No caso de Hortolândia, os recursos financeiros que permitiam realizar os pregões e a aquisição dos materiais didáticos não resultavam apenas do orçamento do próprio município.
Uma parcela desse montante era viabilizada por meio do FNDE (Fundo Nacional de Desenvolvimento da Educação), sediado em Brasília e ligado ao Ministério da Educação.
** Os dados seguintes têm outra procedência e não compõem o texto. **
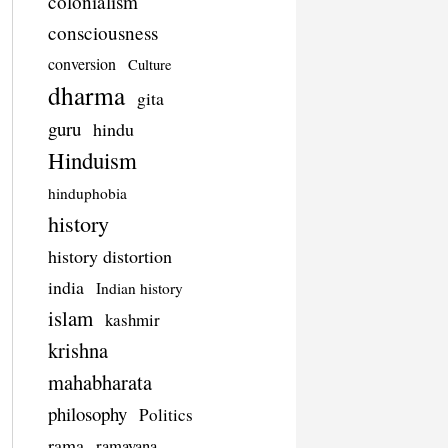
colonialism
consciousness
conversion
Culture
dharma
gita
guru
hindu
Hinduism
hinduphobia
history
history distortion
india
Indian history
islam
kashmir
krishna
mahabharata
philosophy
Politics
rama
ramayana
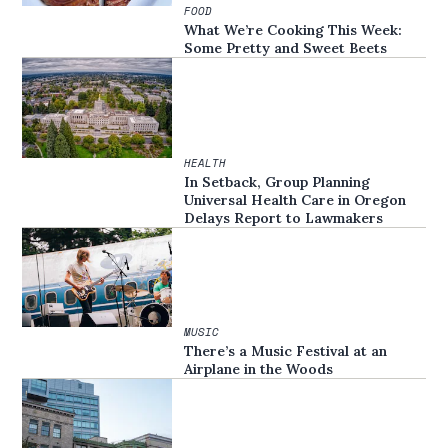
FOOD
What We’re Cooking This Week:
Some Pretty and Sweet Beets
HEALTH
In Setback, Group Planning
Universal Health Care in Oregon
Delays Report to Lawmakers
MUSIC
There’s a Music Festival at an
Airplane in the Woods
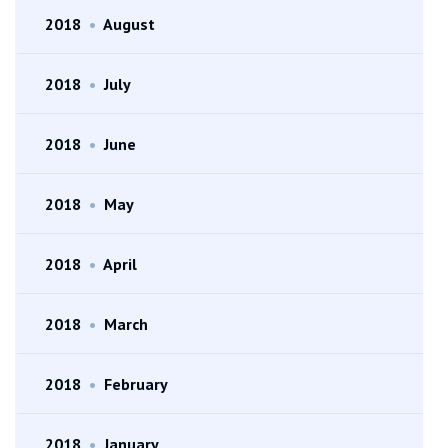
2018
•
August
2018
•
July
2018
•
June
2018
•
May
2018
•
April
2018
•
March
2018
•
February
2018
•
January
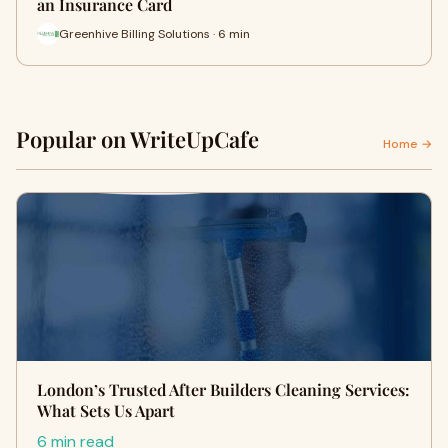
an Insurance Card
Greenhive Billing Solutions · 6 min
Popular on WriteUpCafe
Home →
London’s Trusted After Builders Cleaning Services:
What Sets Us Apart
6 min read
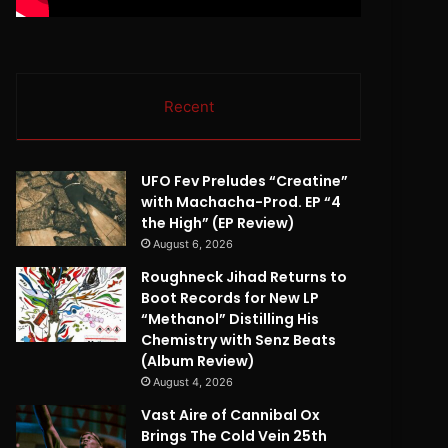
Recent
UFO Fev Preludes “Creatine”
with Machacha-Prod. EP “4
the High” (EP Review)
August 6, 2026
Roughneck Jihad Returns to
Boot Records for New LP
“Methanol” Distilling His
Chemistry with Senz Beats
(Album Review)
August 4, 2026
Vast Aire of Cannibal Ox
Brings The Cold Vein 25th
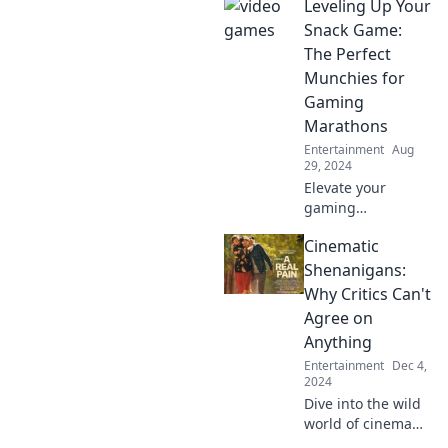
Leveling Up Your
addiction! Is it
game on or game
Snack Game:
over? Click to find
The Perfect
out and laugh at
Munchies for
the absurdity!
Gaming
Marathons
Entertainment
Aug
29, 2024
Elevate your
gaming
marathons with
Cinematic
the ultimate snack
guide! Discover
Shenanigans:
tasty munchies
Why Critics Can't
that keep you
Agree on
fueled and
Anything
focused for epic
Entertainment
Dec 4,
plays.
2024
Dive into the wild
world of cinema
where critics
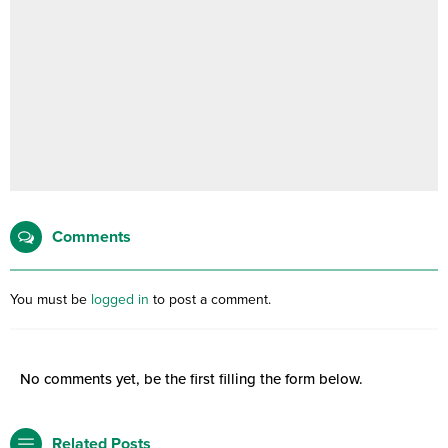
Comments
You must be
logged in
to post a comment.
No comments yet, be the first filling the form below.
Related Posts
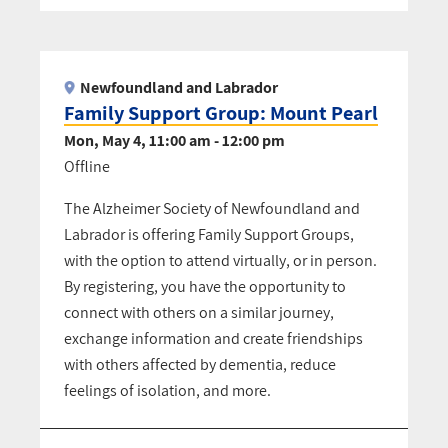
Pagination
Newfoundland and Labrador
Family Support Group: Mount Pearl
Mon, May 4, 11:00 am - 12:00 pm
Offline
The Alzheimer Society of Newfoundland and
Labrador is offering Family Support Groups,
with the option to attend virtually, or in person.
By registering, you have the opportunity to
connect with others on a similar journey,
exchange information and create friendships
with others affected by dementia, reduce
feelings of isolation, and more.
O órgão é o responsável por implementar políticas educacionais do MEC em todo o país.
Segundo o material das investigações, evidências demonstram que Carla Ariane Trindade, que é ex-nora do presidente Luiz Inácio Lula da Silva, viajava com frequência a Brasília para tentar influenciar decisões do Governo Federal.
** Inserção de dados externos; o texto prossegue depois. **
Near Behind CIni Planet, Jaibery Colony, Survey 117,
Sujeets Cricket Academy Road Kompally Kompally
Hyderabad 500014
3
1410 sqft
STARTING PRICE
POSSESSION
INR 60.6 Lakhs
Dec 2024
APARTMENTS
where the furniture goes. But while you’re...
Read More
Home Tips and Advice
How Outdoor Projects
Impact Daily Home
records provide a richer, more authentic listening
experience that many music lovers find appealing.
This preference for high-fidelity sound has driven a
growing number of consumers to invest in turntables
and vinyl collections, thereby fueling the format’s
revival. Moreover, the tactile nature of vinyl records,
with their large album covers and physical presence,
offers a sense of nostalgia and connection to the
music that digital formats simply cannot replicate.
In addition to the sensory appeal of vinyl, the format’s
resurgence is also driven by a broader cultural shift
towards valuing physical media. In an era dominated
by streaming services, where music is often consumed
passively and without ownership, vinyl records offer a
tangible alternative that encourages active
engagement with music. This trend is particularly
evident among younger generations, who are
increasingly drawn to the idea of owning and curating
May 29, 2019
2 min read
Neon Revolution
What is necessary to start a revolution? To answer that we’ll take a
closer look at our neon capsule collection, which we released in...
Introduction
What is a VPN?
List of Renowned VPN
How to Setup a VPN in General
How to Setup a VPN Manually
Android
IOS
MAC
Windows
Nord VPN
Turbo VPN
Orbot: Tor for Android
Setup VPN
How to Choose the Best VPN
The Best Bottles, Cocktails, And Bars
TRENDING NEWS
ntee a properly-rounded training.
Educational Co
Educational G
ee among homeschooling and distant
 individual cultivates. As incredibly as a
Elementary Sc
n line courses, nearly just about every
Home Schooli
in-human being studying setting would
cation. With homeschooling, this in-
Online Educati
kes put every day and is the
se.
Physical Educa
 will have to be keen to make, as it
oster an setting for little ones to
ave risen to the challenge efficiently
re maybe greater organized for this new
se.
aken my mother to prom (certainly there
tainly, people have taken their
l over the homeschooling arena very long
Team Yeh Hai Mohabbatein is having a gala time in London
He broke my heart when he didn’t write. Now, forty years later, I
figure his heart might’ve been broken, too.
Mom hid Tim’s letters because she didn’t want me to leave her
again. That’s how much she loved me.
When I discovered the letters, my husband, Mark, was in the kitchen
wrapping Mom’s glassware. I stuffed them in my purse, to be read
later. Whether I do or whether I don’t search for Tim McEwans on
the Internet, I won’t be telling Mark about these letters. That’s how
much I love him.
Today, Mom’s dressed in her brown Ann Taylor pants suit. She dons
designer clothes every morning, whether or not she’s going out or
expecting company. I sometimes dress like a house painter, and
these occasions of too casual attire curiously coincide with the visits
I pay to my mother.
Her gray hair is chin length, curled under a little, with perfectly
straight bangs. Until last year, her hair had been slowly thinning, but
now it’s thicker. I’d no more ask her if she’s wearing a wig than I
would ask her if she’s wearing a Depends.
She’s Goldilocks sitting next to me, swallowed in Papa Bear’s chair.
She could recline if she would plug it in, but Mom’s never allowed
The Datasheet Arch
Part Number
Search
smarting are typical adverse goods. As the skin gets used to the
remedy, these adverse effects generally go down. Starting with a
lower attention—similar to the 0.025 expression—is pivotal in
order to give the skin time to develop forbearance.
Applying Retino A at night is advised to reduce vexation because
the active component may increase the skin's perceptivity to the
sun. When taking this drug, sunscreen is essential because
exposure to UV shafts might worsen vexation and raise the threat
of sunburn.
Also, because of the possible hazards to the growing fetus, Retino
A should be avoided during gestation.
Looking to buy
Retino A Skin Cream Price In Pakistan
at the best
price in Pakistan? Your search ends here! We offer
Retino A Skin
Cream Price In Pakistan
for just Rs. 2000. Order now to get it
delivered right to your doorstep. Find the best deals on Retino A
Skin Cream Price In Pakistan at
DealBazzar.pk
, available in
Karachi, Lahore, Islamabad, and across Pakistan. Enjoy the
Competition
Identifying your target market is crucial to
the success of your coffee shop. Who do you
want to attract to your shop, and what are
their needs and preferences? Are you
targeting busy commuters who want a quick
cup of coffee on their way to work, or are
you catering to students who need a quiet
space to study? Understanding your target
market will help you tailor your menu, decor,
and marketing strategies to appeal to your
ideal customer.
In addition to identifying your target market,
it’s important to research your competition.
A proximidade do antigo parentesco seria um dos argumentos usados no convencimento dos interlocutores.
A investigação também aponta sua possível influência em cidades como Mauá, Diadema e Campinas.
As apurações mostram que, em ao menos duas oportunidades, as viagens teriam sido pagas com recursos de André Gonçalves Mariano, sócio administrador da Life Educacional.
Os documentos aos quais o Grupo EP teve acesso também mostram que Kalil Bittar, ex-sócio do filho do presidente Lula, Fábio Luís Lula da Silva, também tem participação crucial no esquema.
Bittar é apontado pela investigação como um intermediador político e “lobista” em favor da Life Educacional.
Os documentos citam evidências de que Bittar trafegava com facilidade pelo Governo Federal, como ao participar de uma comitiva brasileira que viajou à China.
Os documentos da investigação ressaltam que não foi identificado vínculo formal dele com qualquer órgão público, mas este seria um exemplo de como Kalil defendia os interesses de André Mariano no poder público.
Nós procuramos o Fundo Nacional de Desenvolvimento da Educação para comentar o caso, mas não obtivemos retorno até o fechamento desta reportagem.
A defesa do vice-prefeito de Hortolândia, Cafu César, afirma que está estudando os autos do processo, para pedir a reversão da prisão preventiva de Cafu.
A Prefeitura de Hortolândia declarou que está à disposição dos órgãos de segurança para colaborar com as investigações.
A Administração ressalta que os pregões seguem a Lei de Licitações e Contratos Administrativos, com trâmites de transparência.
A defesa do secretário de Educação, Fernando Gomes de Moraes, disse ter sido pega de surpresa com a prisão preventiva, sobretudo pela trajetória pública pautada pela legalidade e pela integridade na pasta.
Os advogados reiteram a confiança de que os fatos serão devidamente esclarecidos e sua inocência reconhecida.
Em Sumaré, a atual gestão da Prefeitura informou que tem colaborado integralmente com as autoridades, fornecendo todos os documentos e informações solicitadas.
A Administração municipal reforçou que os fatos investigados referem-se exclusivamente à gestão anterior, e não envolvem contratos ou ações do governo atual.
Por meio de nota, a Life Tecnologia Educacional afirmou que não vai se pronunciar sobre as investigações.
O jornalismo do Grupo EP também procurou Kalil Bittar e Carla Ariane Trindade, mas também não obteve retorno até o fechamento desta reportagem. O espaço segue aberto para manifestação.